Von Caroline Simanek

Meine Augen begannen zu brennen und zornig wischte ich die Tränen weg, die vor Wut aufgestiegen waren. Nicht nur, dass mir mitten in der Nacht der Reifen geplatzt war, zu allem Überfluss fiel mir auch noch das Mobiltelefon aus der Hand und landete in einer Pfütze. Jetzt stand ich mitten im Nirgendwo neben einem alten Waldfriedhof. Schon seit Stunden hatte ich keine Häuser oder Wegweiser gesehen. Dennoch blieb mir nichts anderes übrig, als mich auf die Socken zu machen, um nach Hilfe zu suchen. Mutlos schaute ich mich um. Da bemerkte ich ein kleines Licht auf dem Friedhof. Es war viel heller als die herkömmlichen Grablichter. Vielleicht gab es hier jemanden – einen Gärtner oder gar einen Wächter, der mir helfen konnte.

Langsam öffnete ich das verrostete Tor. Das laute Quietschen zerriss die Ruhe der Nacht. Sanfter Nebel stieg vom Boden empor und wandte sich wie eine totenbleiche Schlange über die Gräber.

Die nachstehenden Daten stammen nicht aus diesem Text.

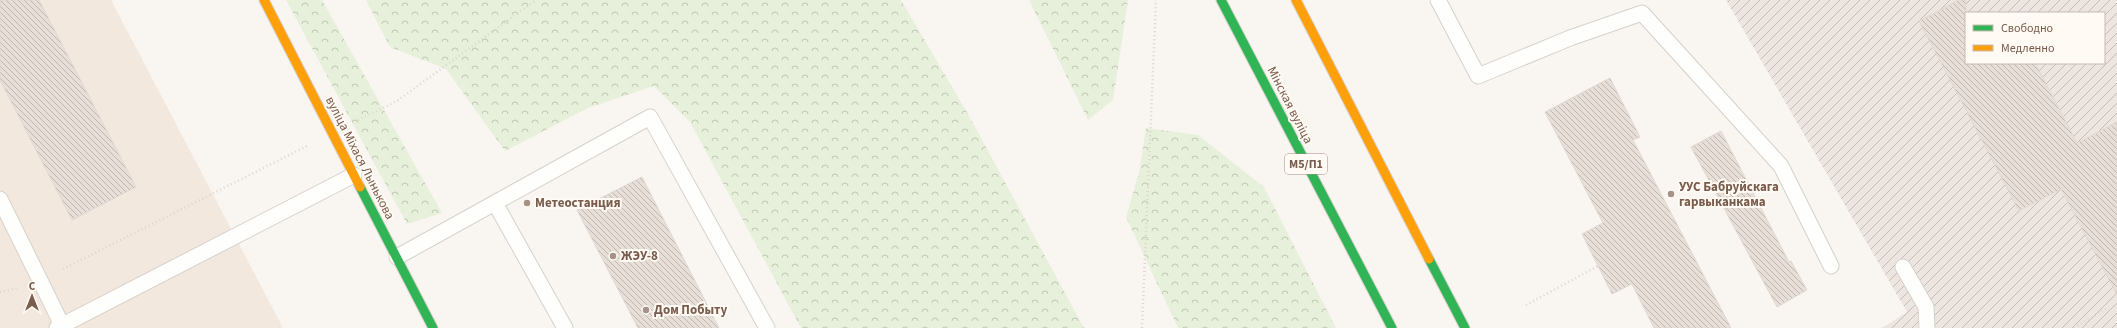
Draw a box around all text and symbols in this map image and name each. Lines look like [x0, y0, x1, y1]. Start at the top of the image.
legend [1965, 12, 2105, 64]
text: Свободно [2001, 20, 2053, 37]
text: Медленно [2001, 40, 2055, 57]
street label: Мінская вуліца [1263, 63, 1317, 147]
street label: вуліца Міхася Лынькова [321, 93, 399, 223]
road number: М5/П1 [1285, 154, 1327, 174]
place label: УУС Бабруйскага гарвыканкама [1679, 178, 1779, 211]
marker: УУС Бабруйскага гарвыканкама [1666, 189, 1676, 199]
place label: Метеостанция [535, 194, 621, 212]
marker: Метеостанция [522, 198, 532, 208]
place label: ЖЭУ-8 [621, 247, 658, 265]
marker: ЖЭУ-8 [608, 251, 618, 261]
north arrow [12, 276, 52, 316]
text: С [29, 279, 36, 294]
place label: Дом Побыту [654, 301, 727, 319]
marker: Дом Побыту [641, 305, 651, 315]

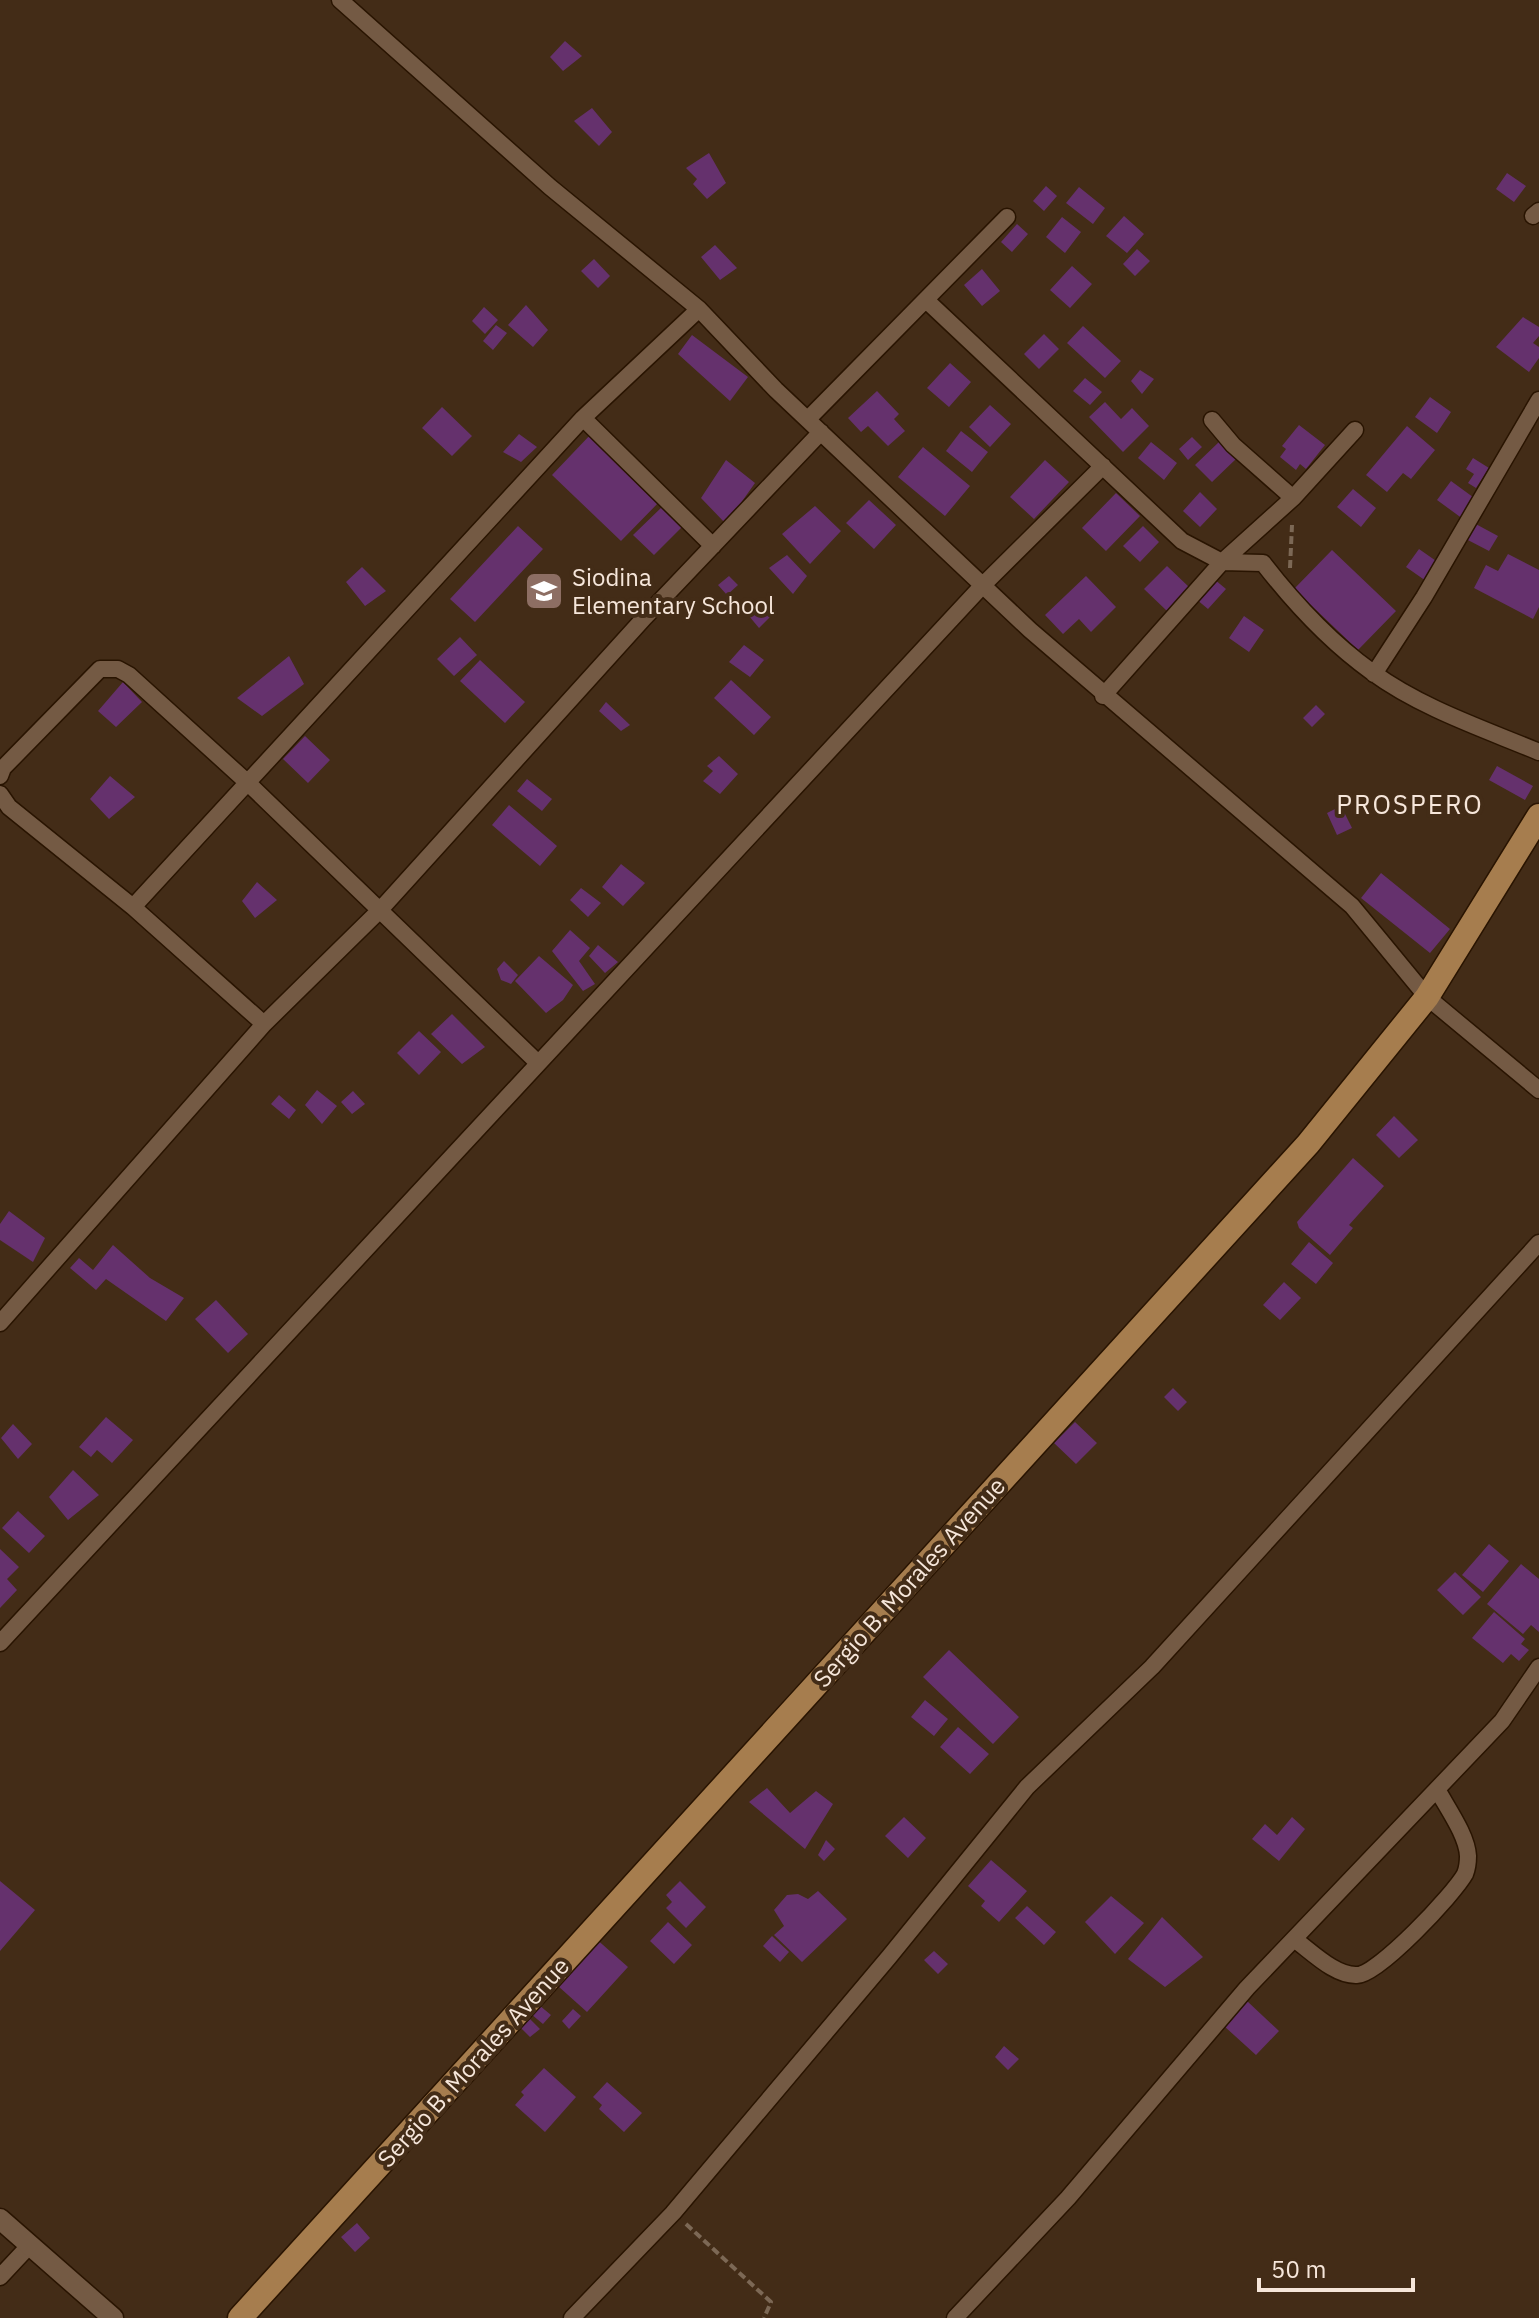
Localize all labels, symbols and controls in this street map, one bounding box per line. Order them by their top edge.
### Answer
place label: Siodina Elementary School [572,561,774,621]
school or university icon: Siodina Elementary School [523,570,565,612]
district label: PROSPERO [1336,787,1484,821]
street label: Sergio B. Morales Avenue [806,1470,1012,1694]
street label: Sergio B. Morales Avenue [370,1950,576,2174]
scale bar [1259,2242,1413,2292]
text: 50 m [1271,2253,1326,2285]

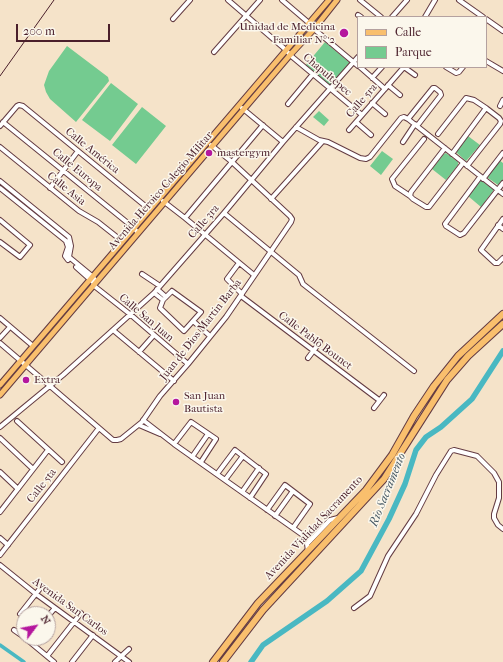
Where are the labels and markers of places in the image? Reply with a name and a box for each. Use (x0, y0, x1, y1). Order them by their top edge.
place label: Unidad de Medicina Familiar Nº 2 (240, 20, 335, 46)
marker: Unidad de Medicina Familiar Nº 2 (338, 27, 350, 39)
place label: mastergym (217, 146, 270, 160)
marker: mastergym (204, 148, 214, 158)
place label: Extra (34, 373, 60, 387)
marker: Extra (21, 375, 31, 385)
place label: San Juan Bautista (184, 389, 225, 415)
marker: San Juan Bautista (171, 397, 181, 407)

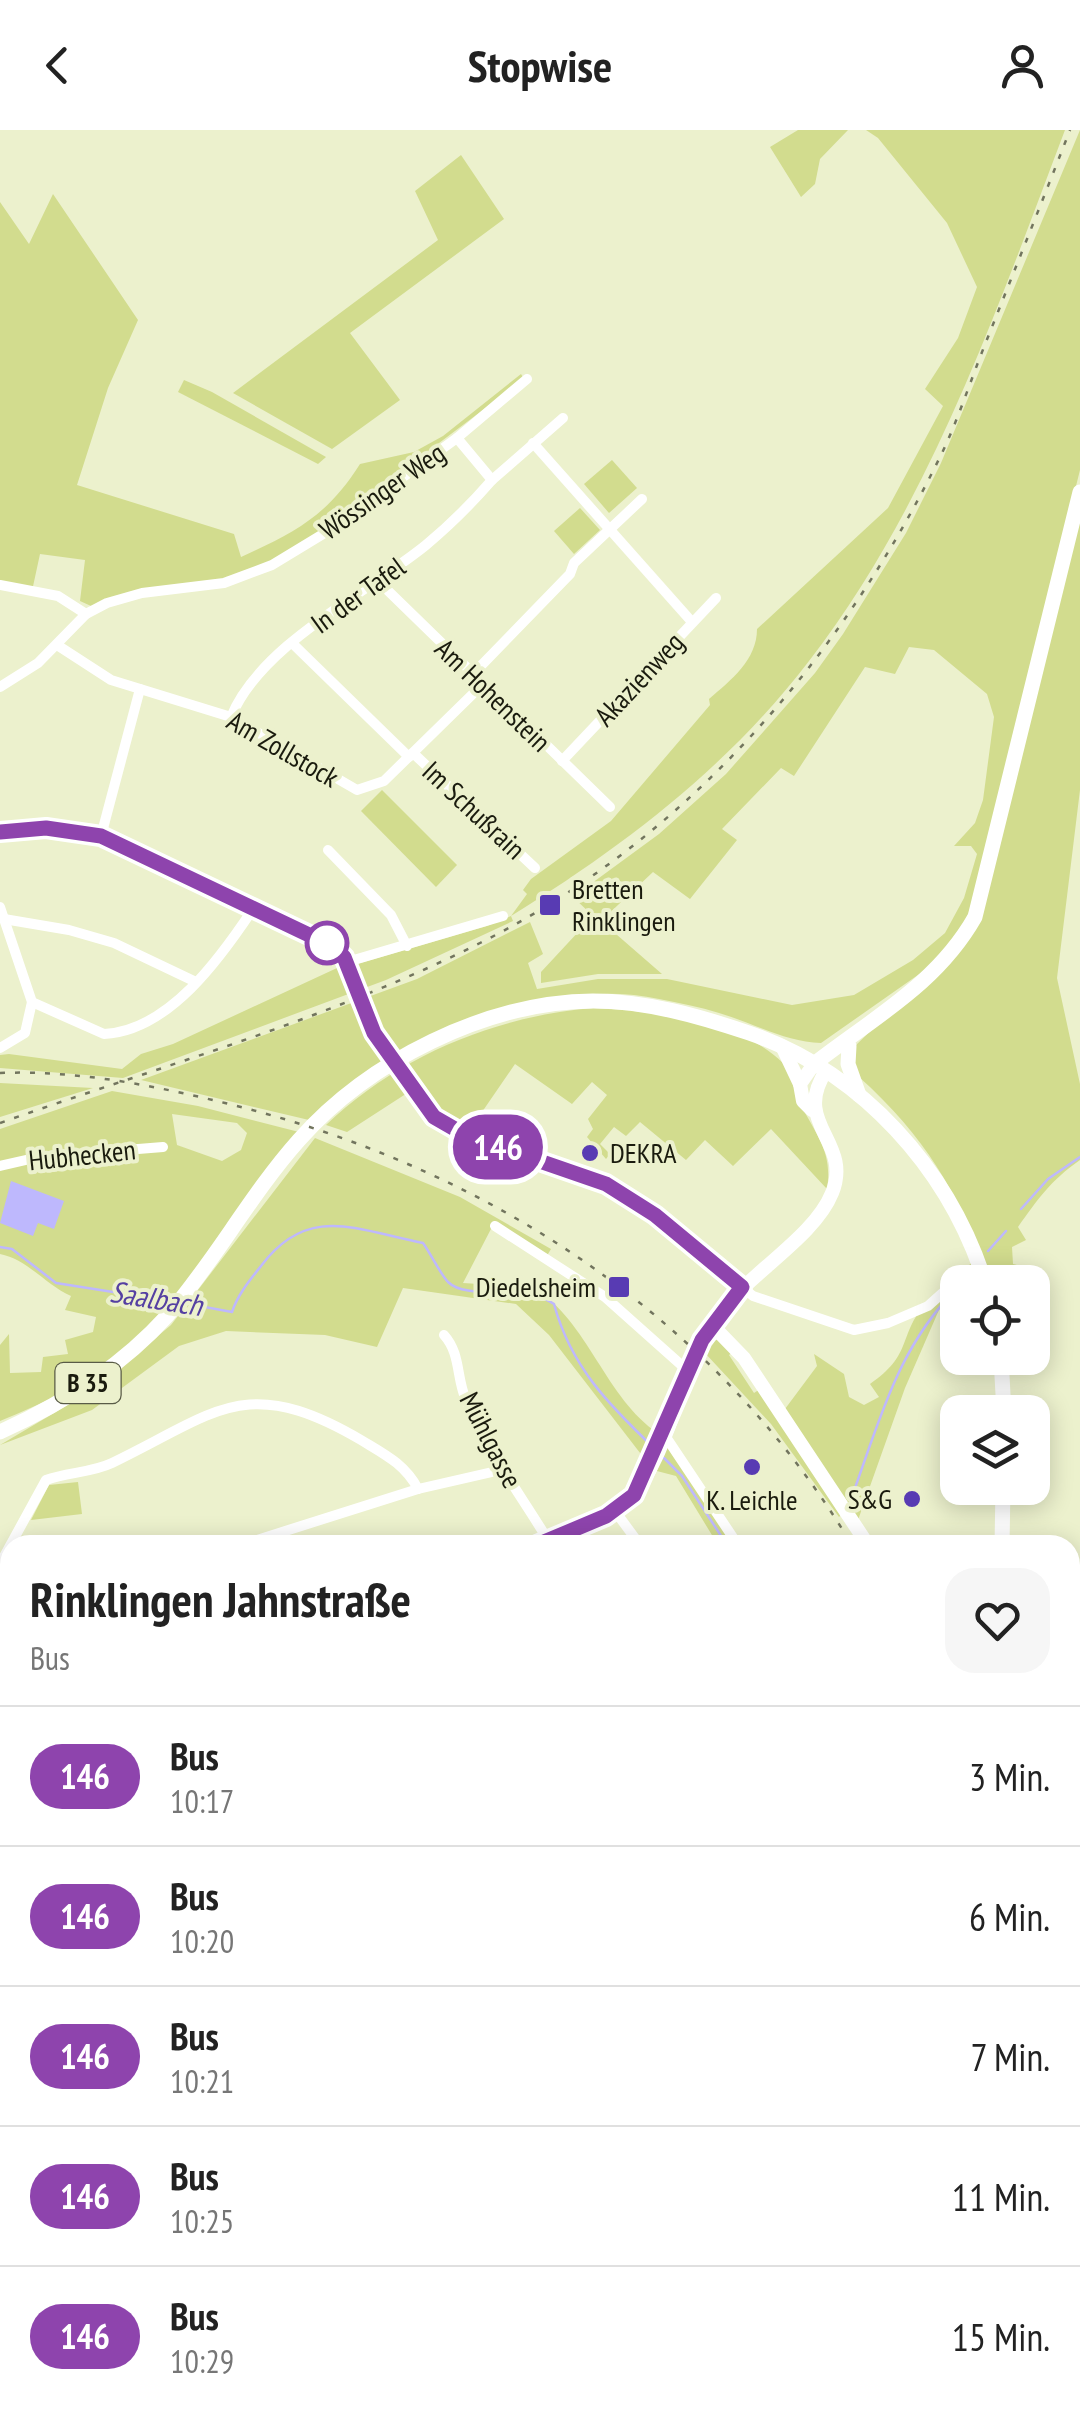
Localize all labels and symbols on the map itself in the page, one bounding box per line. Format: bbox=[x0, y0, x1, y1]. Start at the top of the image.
street label: Wössinger Weg bbox=[312, 434, 452, 547]
street label: In der Tafel bbox=[303, 548, 413, 641]
street label: Akazienweg bbox=[586, 624, 691, 733]
street label: Am Hohenstein bbox=[427, 630, 559, 759]
street label: Am Zollstock bbox=[221, 702, 346, 795]
street label: Im Schußrain bbox=[415, 752, 534, 867]
place label: Bretten Rinklingen bbox=[572, 870, 676, 939]
marker: Bretten Rinklingen bbox=[537, 892, 563, 918]
unlabelled marker bbox=[306, 922, 348, 964]
line badge: 146 bbox=[440, 1114, 556, 1180]
street label: Hubhecken bbox=[27, 1130, 137, 1179]
place label: DEKRA bbox=[610, 1134, 677, 1171]
marker: DEKRA bbox=[579, 1142, 601, 1164]
place label: Diedelsheim bbox=[476, 1268, 596, 1305]
water label: Saalbach bbox=[107, 1271, 207, 1324]
marker: Diedelsheim bbox=[606, 1274, 632, 1300]
road number: B 35 bbox=[56, 1363, 120, 1403]
street label: Mühlgasse bbox=[452, 1386, 531, 1494]
marker: K. Leichle bbox=[741, 1456, 763, 1478]
place label: S&G bbox=[848, 1480, 892, 1517]
place label: K. Leichle bbox=[706, 1481, 798, 1518]
marker: S&G bbox=[901, 1488, 923, 1510]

Es wurde mir zunehmend unheimlicher. Ich trat gerade an einer alten Familiengruft vorbei, als ich dahinter Kerzenlicht entdeckte. Zuerst wollte ich meinen Augen nicht trauen. Das was ich jetzt vor mir sah, wirkte auf den ersten Blick so fehl am Platz, dass ich es für einen Traum hielt. Eine junge Frau in einem weißen Rüschenkleid saß auf einer Decke und streckte leger ihre Beine von sich. Ein antiker Kerzenleuchter erhellte ihren Platz, sodass ich alles bis ins kleinste Detail betrachten konnte. Neben Wein und Feigen, thronten frisches Brot und Obst auf einem Teller neben ihr. Sie legte ihren Kopf schräg und musterte mich mit ihren schwarzen großen Augen. »Ich freue mich sehr, einen Gast zu meiner kleinen privaten Geburtstagsfeier begrüßen zu dürfen. Setz dich doch und trinke mit mir!«

Vom ersten Blick her, war ich davon ausgegangen auf einen Teenager getroffen zu sein. Ihre zierliche Gestalt und auch das volle Haar, hatten mir diesen Eindruck vermittelt. Doch ihre dunkle Stimme klang befehlsgewohnt und reif. Wie die einer Dame, die wusste, wie sie das Regime in der Hand halten musste. Sie schenkte sich gerade Wein in ein edles Glas und reichte mir dieses entgegen. »Du darfst mich … «, sie zögerte, als ob sie gerade über die Anrede nachdachte »Elisabeth nennen!«

Noch immer war ich perplex. Bedächtig nahm ich das Weinglas entgegen und nippte. Der Rebensaft schmeckte süß, dennoch hatte er auch einen staubigen Nachgeschmack in meiner Kehle hinterlassen, dass ich ein Husten unterdrücken musste. So stellte ich mich vor und brachte auch mein Anliegen da. Sie strich sich mit einer Geste, die mehr gewohnt als bedacht war, eine Haarsträhne zurecht, die sich aus ihrer kunstvollen Hochsteckfrisur gelöst hatte. »Ich kann dir nicht helfen. Doch lass uns ein wenig plaudern. Ich bin mir sicher, dass im Morgengrauen alles anders aussieht! «

Ihr fixierender Blick schien keinen Widerspruch zu dulden. Zudem hatte sie recht. Es war weit nach Mitternacht und die Chance hier noch auf andere Menschen zu treffen, war gering. Die Nähe einer weiteren Person wirkte so beruhigend auf mich, dass ich den Schrecken vergaß. Ich setzte mich zu ihr. »Warum feierst du deinen Geburtstag auf einen Friedhof?«, fragte ich verwundert. Die Angesprochene legte ihre Stirn in Falten und blickte hinauf zu dem Mond, als ob sie darin eine Antwort finden könnte. Das silberne Licht zeichnete sich auf ihrer milchweißen Haut und schenkte ihrer Anmut Vollkommenheit. Dennoch enthüllte es auch ein paar zarte Falten neben ihren Augen, die von Kummer und Sorgen berichteten. »Ich mag die Ruhe. Kleine Gärten aus denen Trauer und Sehnsucht sprechen!«

Ihre Antwort verwirrte mich. »Ist das hier nicht ein bisschen unheimlich? Bist du hier ganz allein?«, sprudelte es aus mir heraus.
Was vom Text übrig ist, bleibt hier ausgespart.